[TESTO DA LEGGERE]

★ ★ ★ ★ ★

Prosegue instancabile l'abbandono da parte del governo renziano dai principi dello stato liberale e dallo spirito e la lettera della Costituzione, cui i membri del governo avevano giurato solennemente fedeltà. La grande stampa tace. articoli di M. Bascetta e P. Pipino.

il manifesto, 10 agosto 2017
LO SCHEMA È QUELLO
DELLA LOTTA AL NARCOTRAFFICO
di Marco Bascetta

«Migranti. È la via più diretta per spacciare un fenomeno storico come emergenza criminale, un problema di politica globale come una questione di sicurezza»

Sotto la superficie della cronaca, con le parole sopraffatte dall’uso ripetitivo che se ne fa, scorre una narrativa mai esplicitata, ma tacitamente e immediatamente percepita. Questa narrazione applica all’immigrazione lo schema del narcotraffico.

★ ★ ★ ★ ★

[VOCI FORNITE]

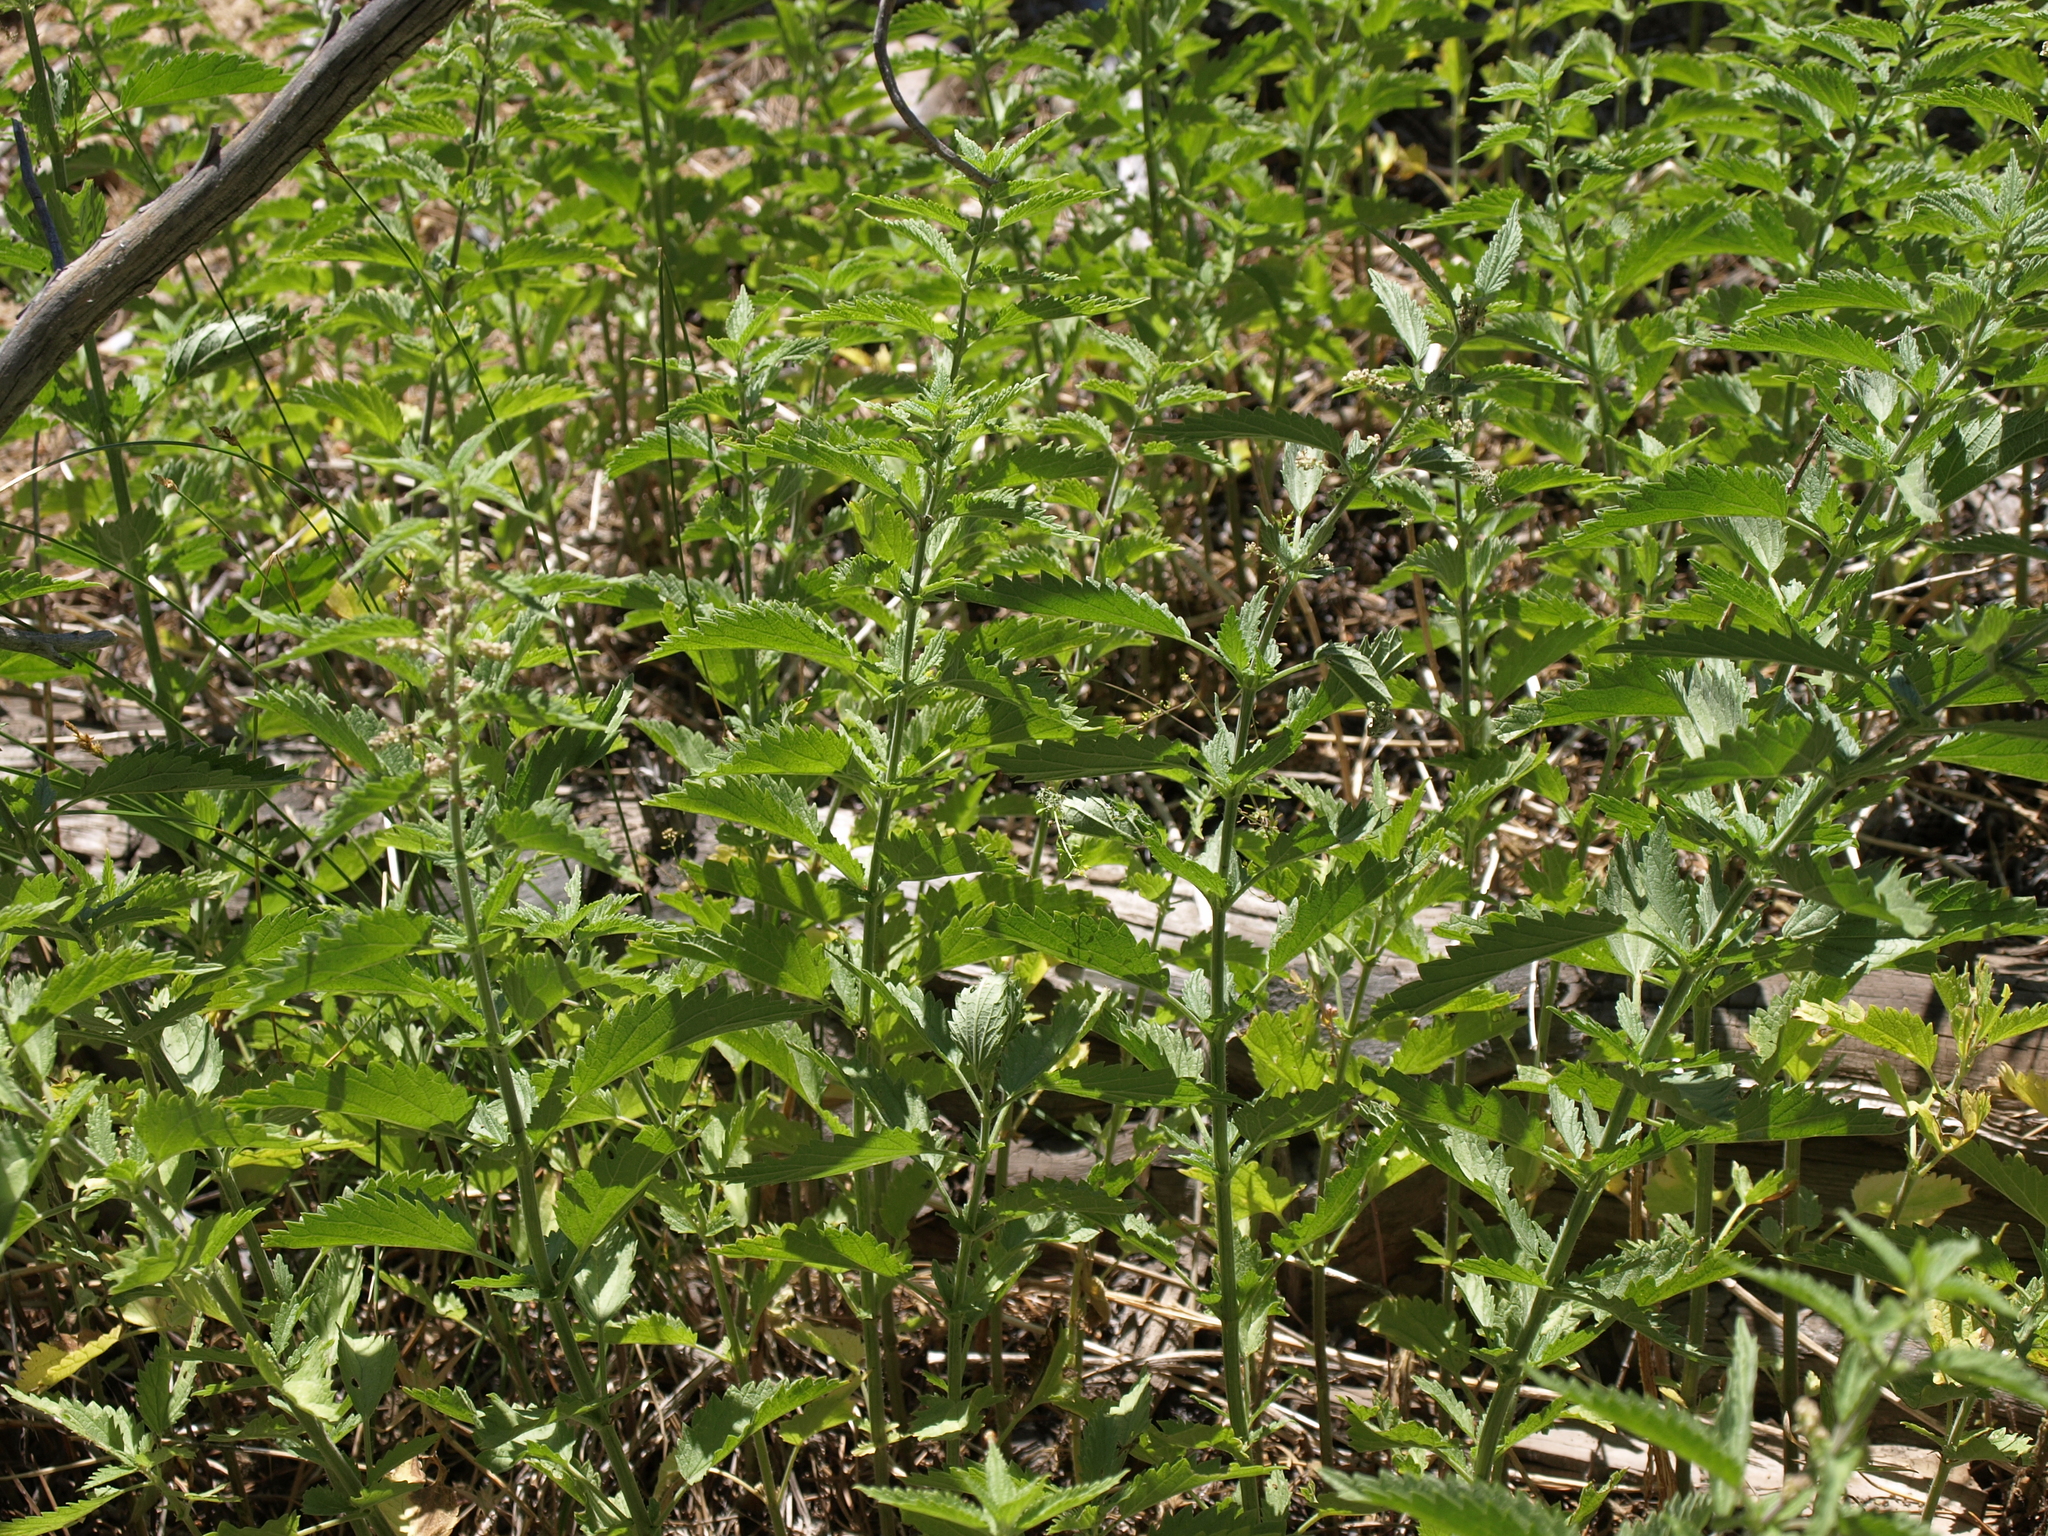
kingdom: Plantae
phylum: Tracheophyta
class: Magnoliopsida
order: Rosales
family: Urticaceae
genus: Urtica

★ ★ ★ ★ ★

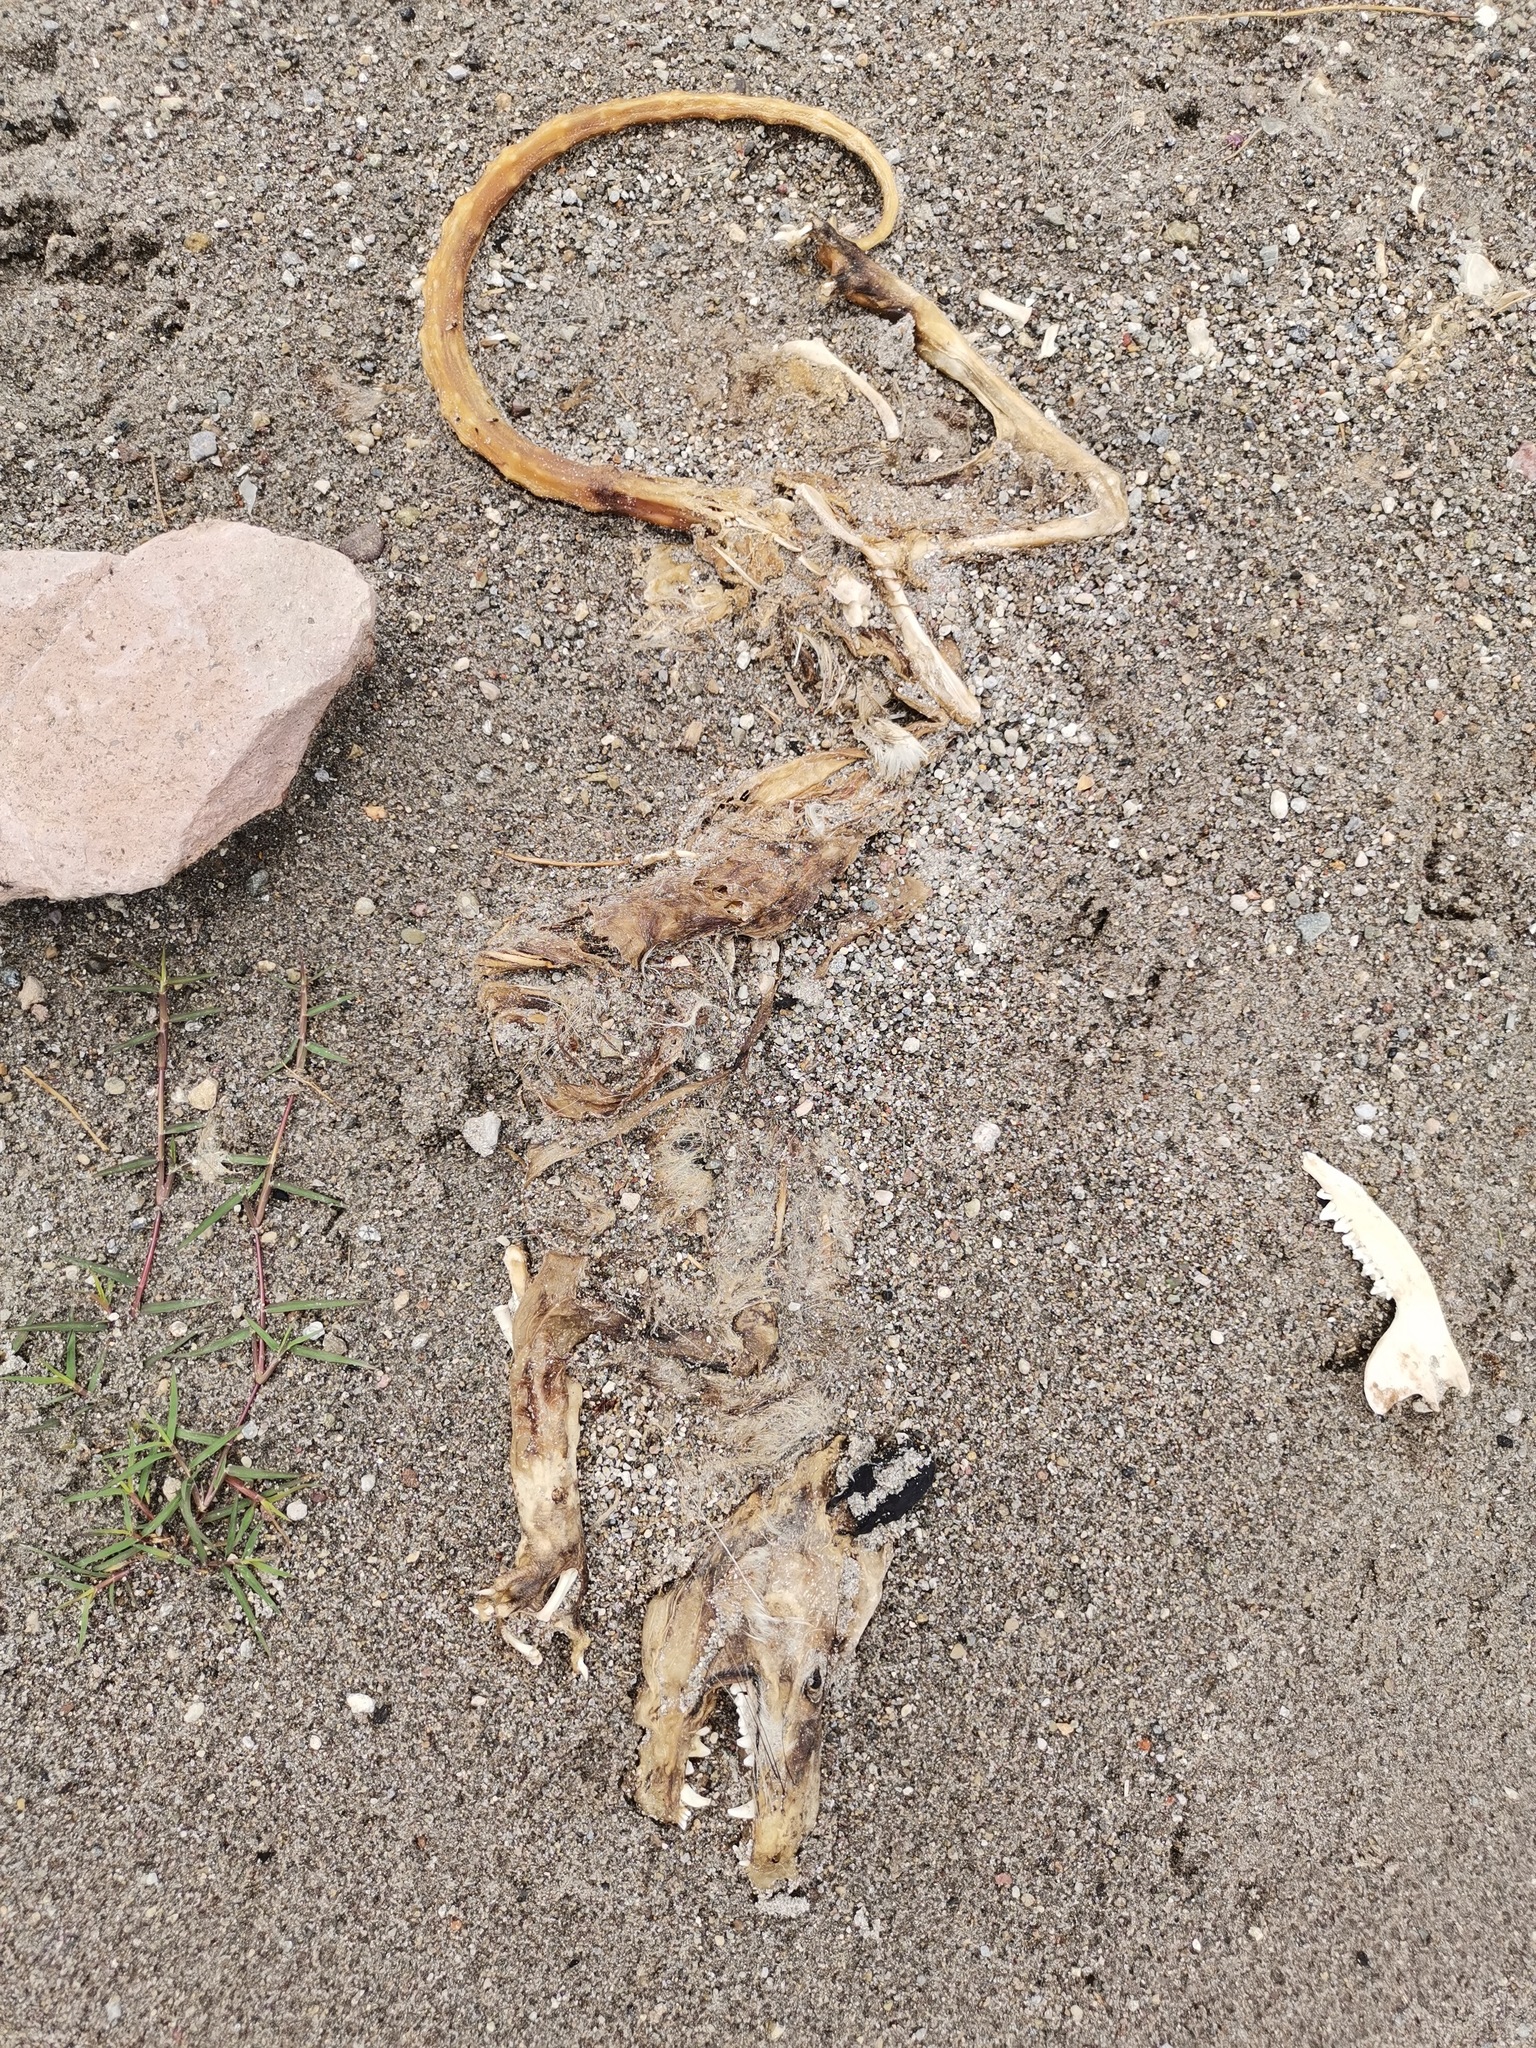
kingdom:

★ ★ ★ ★ ★

[COMPITI DA SVOLGERE]
1/ Trascrivi dal testo sull'immigrazione il passo che va da "Prosegue instancabile l'abbandono" a "schema del narcotraffico.".
2/ Scrivi il seguito del testo sull'immigrazione, riprendendo subito dopo la sua ultima frase.

[ELENCO DELLE RISPOSTE]
1/
Prosegue instancabile l'abbandono da parte del governo renziano dai principi dello stato liberale e dallo spirito e la lettera della Costituzione, cui i membri del governo avevano giurato solennemente fedeltà. La grande stampa tace. articoli di M. Bascetta e P. Pipino.

il manifesto, 10 agosto 2017
LO SCHEMA È QUELLO
DELLA LOTTA AL NARCOTRAFFICO
di Marco Bascetta

«Migranti. È la via più diretta per spacciare un fenomeno storico come emergenza criminale, un problema di politica globale come una questione di sicurezza»

Sotto la superficie della cronaca, con le parole sopraffatte dall’uso ripetitivo che se ne fa, scorre una narrativa mai esplicitata, ma tacitamente e immediatamente percepita. Questa narrazione applica all’immigrazione lo schema del narcotraffico.

2/
C’è un cartello (o più cartelli) che manovrano gli scafisti (corrieri), ci sono governi e polizie corrotte che li coprono, ci sono centrali di smistamento in Europa. E, naturalmente, c’è la mercanzia: quell’umanità in fuga dalle più diverse catastrofi che rischia i propri averi e la propria vita nella traversata del mare. E che qualche approfittatore nostrano considera, ma non è vero, più redditizia degli stupefacenti. I trafficanti, piuttosto spietati, esistono e anche il confuso contesto politico-militare che ne consente, complice, l’azione. Ma lo schema si completa implicitamente con un elemento decisamente ripugnante: i migranti avrebbero sulle società europee lo stesso effetto della droga in termini di inquinamento della presunta purezza, di trasgressione delle regole di convivenza, di indebolimento dei legami sociali e di assorbimento indebito delle scarse risorse assistenziali degli stati. In una versione solo apparentemente meno efferata il migrante rivestirebbe invece la parte del tossico, colpevole di cercare scorciatoie per il paradiso, e pronto a farsi spacciare dagli scafisti il sogno di un’Europa immaginaria. Meritevole, dunque, di essere disintossicato a forza in qualche lager libico. Questo schema, che certamente entusiasmerà la destra xenofoba, sottende la riduzione del problema dell’immigrazione (che almeno in partenza è sempre e solo clandestina) alla lotta contro i trafficanti di fuggiaschi.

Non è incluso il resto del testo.